SEC, FINRA Probing ARS Sales

WASHINGTON - Spurred by hundreds of complaints from investors stuck holding illiquid auction-rate securities, the Securities and Exchange Commission and the Financial Industry Regulatory Authority are probing whether broker-dealers misrepresented the liquidity risks of the securities when they sold them.

The regulators also are looking at a number of other things, including whether broker-dealers favored certain customers by ensuring they would be able to sell their auction-rate securities, when others could not.

SEC officials would not provide details. "While we cannot disclose specific matters, as a general matter, we are looking at representations made to investors when they purchased auction-rate securities, in coordination with FINRA," a spokesman said.

A spokesman at FINRA denied his agency's sweep is an enforcement action. "This is not an enforcement sweep. It is a fact-finding sweep," he said. "As in any fact-finding sweep, if information comes to light that suggests the possibility of misconduct, that information would be referred to enforcement for further investigation."

Market sources said the probes began over the past two weeks when SEC enforcement staff and FINRA officials separately sent more than 15 banks and broker-dealers questionnaires and document requests pertaining to auction-rate securities transactions going as far back, in some cases, as 2006.

Most of the questions focused on auctions that failed during the past few months. Auctions fail when there is a lack of sufficient investor interest in buying the securities. When an auction fails, existing investors continue to own the bonds.

While the holders typically receive above-market rates when auctions fail, they nevertheless are stuck holding the securities. And the lack of liquidity can be a major problem because most investors who purchased ARS typically were seeking cash-like investments. In many cases the auction-rate bonds were offered as being liquid and had higher yields than money market mutual funds or certificates of deposit.

Most of FINRA's questions centered on firms' auction-rate securities sales, sales practices, and marketing, the sources said.

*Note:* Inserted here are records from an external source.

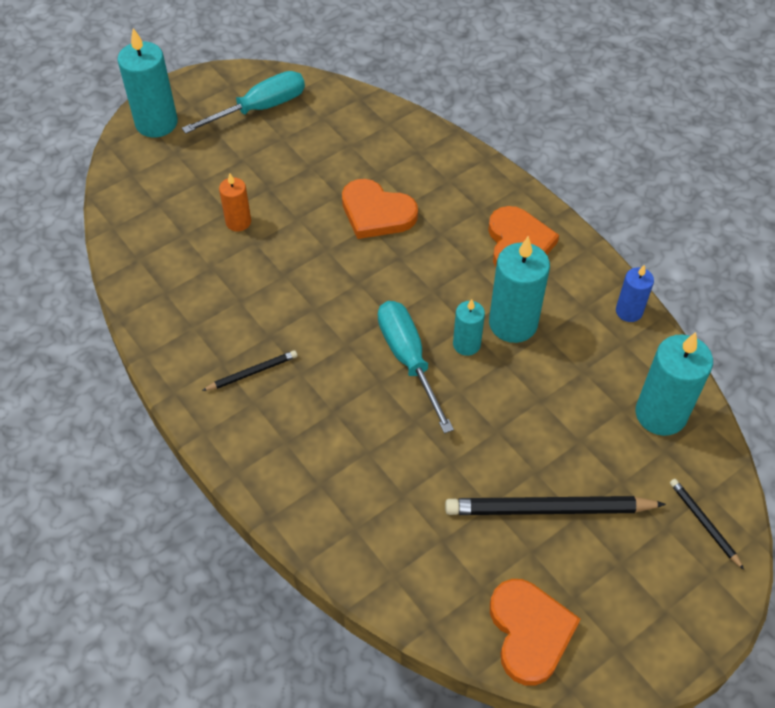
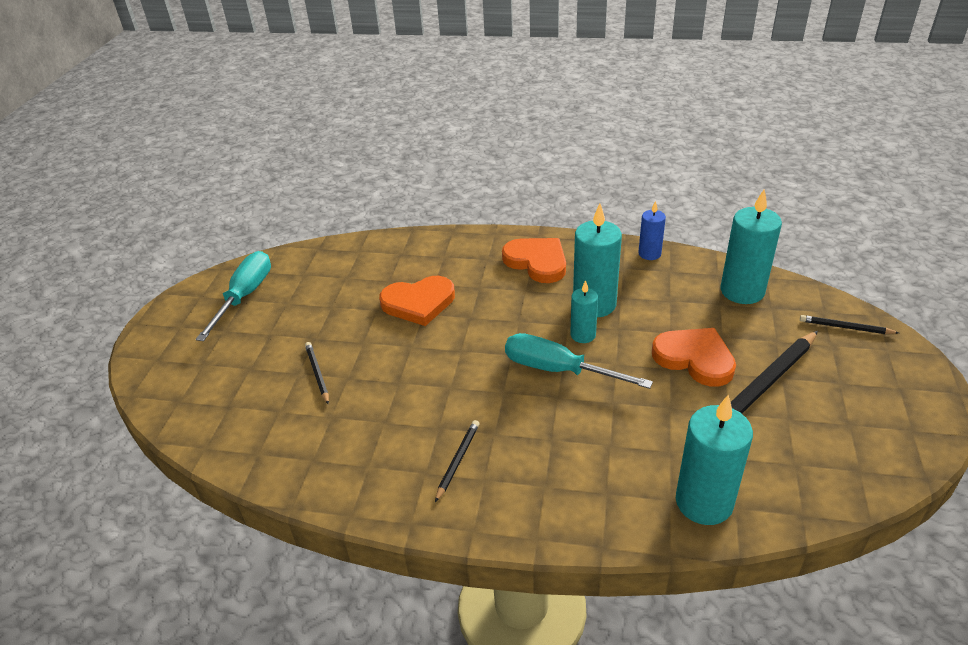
camera: 40 degrees left, 15 degrees down
(156, 123) = (161, 355): turquoise candle -> turquoise candle (704, 502)
(238, 222) = (317, 373): orange candle -> black pencil
(529, 632) = (857, 465): orange heart -> orange heart (695, 358)

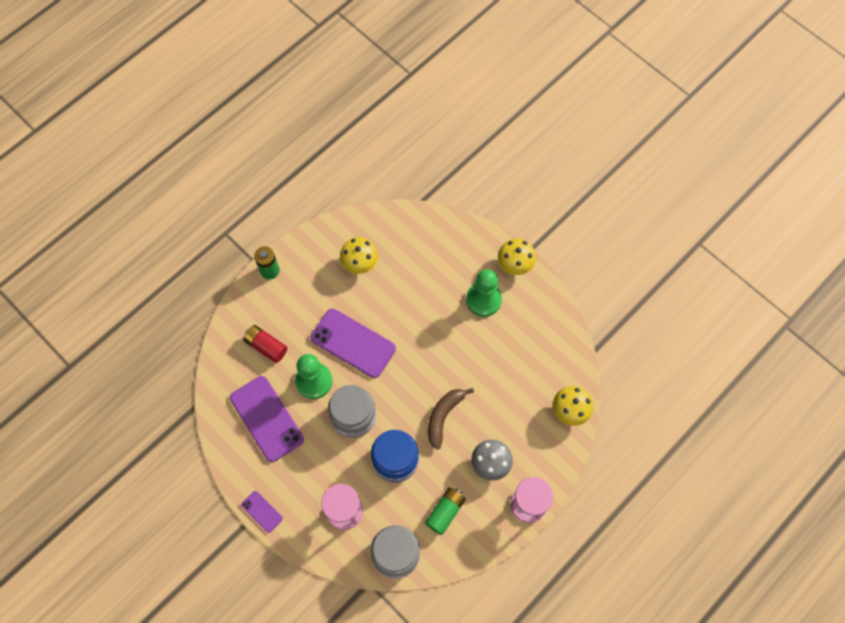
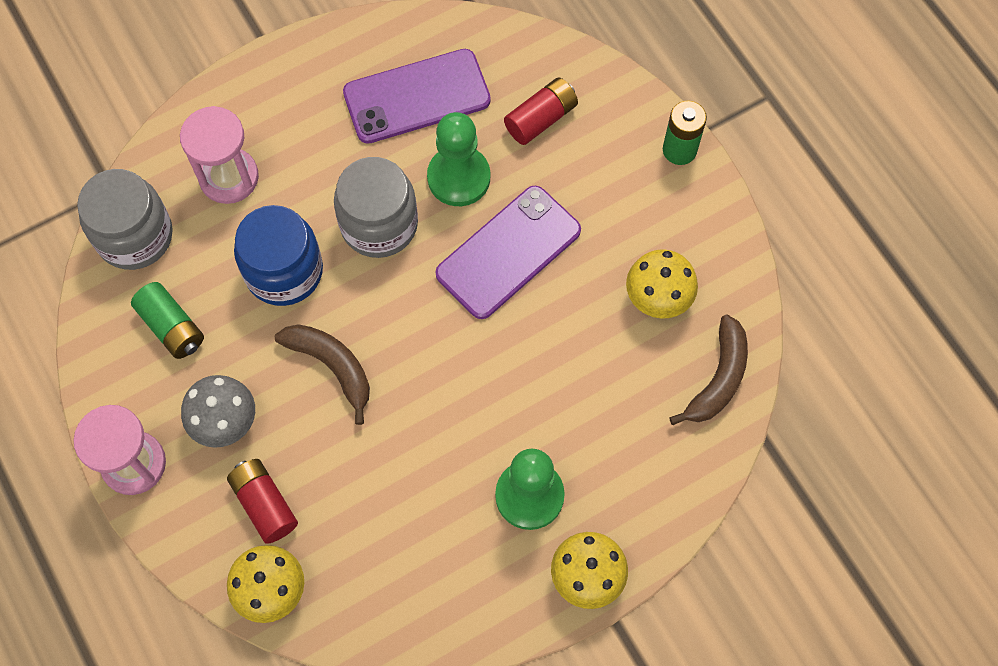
camera: 105 degrees right, 0 degrees up
(262, 511) = (271, 63): purple phone -> none
(397, 226) = (718, 379): none -> brown banana
(528, 428) = (264, 504): none -> red battery

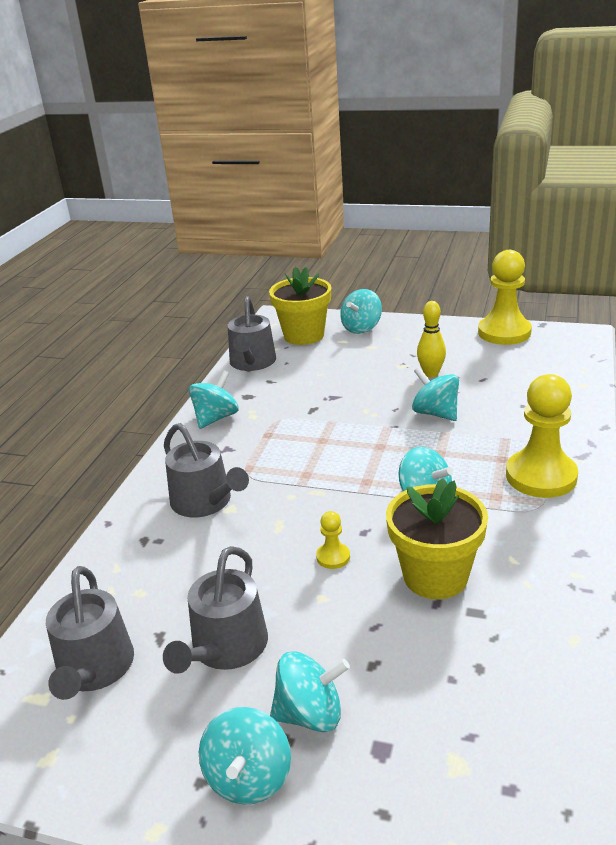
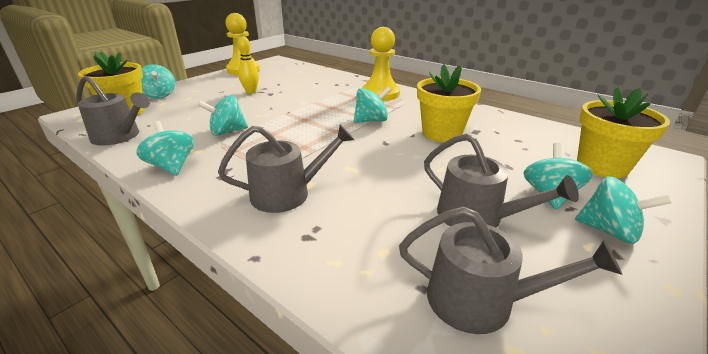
camera: 70 degrees left, 0 degrees up
(333, 557) = (403, 157): yellow pawn -> none
(435, 413) = (293, 100): turquoise spinning top -> turquoise spinning top (227, 132)
(449, 784) = (602, 166): none -> yellow flower pot

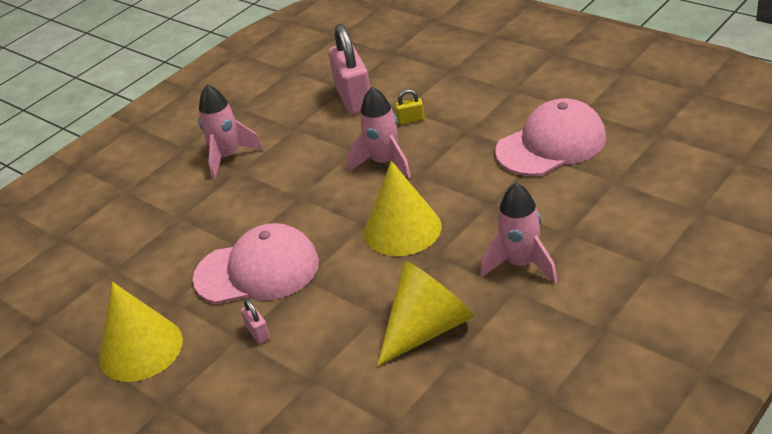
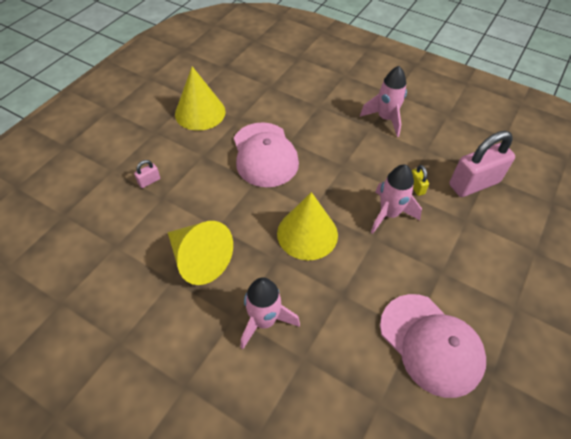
camera: 75 degrees right, 15 degrees up
(258, 333) = (206, 164): pink padlock -> pink padlock (149, 181)
(411, 120) = (451, 227): yellow padlock -> yellow padlock (416, 187)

The SEC probe is its second in the auction-rate securities market. The commission in June 2006 reached a global settlement with 15 banks and broker-dealers, under which they paid $13 million to settle charges that they violated the securities laws by engaging in undisclosed practices, such as bidding in auctions to prevent them from failing.

Market sources said yesterday that while the first SEC probe focused on how auctions work and the omissions firms made by not disclosing certain practices, this one focuses on sales practices and whether firms made misrepresentations about the securities, such as the risks they posed.

The probes stem in part from the fact that during the past weeks, the SEC and FINRA have received hundreds of complaints from auction-rate securities investors who reported they had no idea that they could become stuck holding the securities.

The SEC's enforcement division set up a specific mailbox for complaints about auction-rate securities: enf-ARScomplaints@sec.gov. The commission did not announce the address, but bloggers picked up on it and wrote about it, the sources said. Meanwhile, FINRA notified firms earlier this month that they should report ARS complaints for the first quarter of this year under three new separate product categories and codes that cover municipal debt, corporate debt, and closed-end funds.

The agency probes also come as several groups of investors have filed class action suits against major Wall Street firms over auction-rate securities and after Massachusetts Secretary of State William Francis Galvin recently subpoenaed Merrill Lynch & Co., UBS Securities LLC, and Bank of America Investment Services LLC for information on auction-rate securities to try to find out whether they warned investors about liquidity risks.

Earlier this week, Goldman, Sachs & Co. reported in its quarterly 10-Q financial filing with the SEC that it had "received requests for information from various governmental agencies and self-regulatory organizations relating to certain auction products, the interest rate or dividend rate of which is reset at a periodic auction, and the related recent failure of such auctions in whole or part." The firm said it is cooperating with the requests.

Yesterday, sources confirmed that five other large firms received similar requests: Bear, Stearns & Co., JPMorgan Chase & Co., Citi, Merrill, and UBS. But spokesmen for those firms declined to comment.

Meanwhile, representatives for other firms that were part of the 2006 global settlement that either declined to comment or could not be reached for comment include: Morgan Stanley, RBC Capital Markets,Lehman Brothers, Banc of America Securities, LLC, Morgan Keegan & Co., Piper Jaffray & Co., SunTrust Capital Markets Inc., and Wachovia Capital Markets LLC.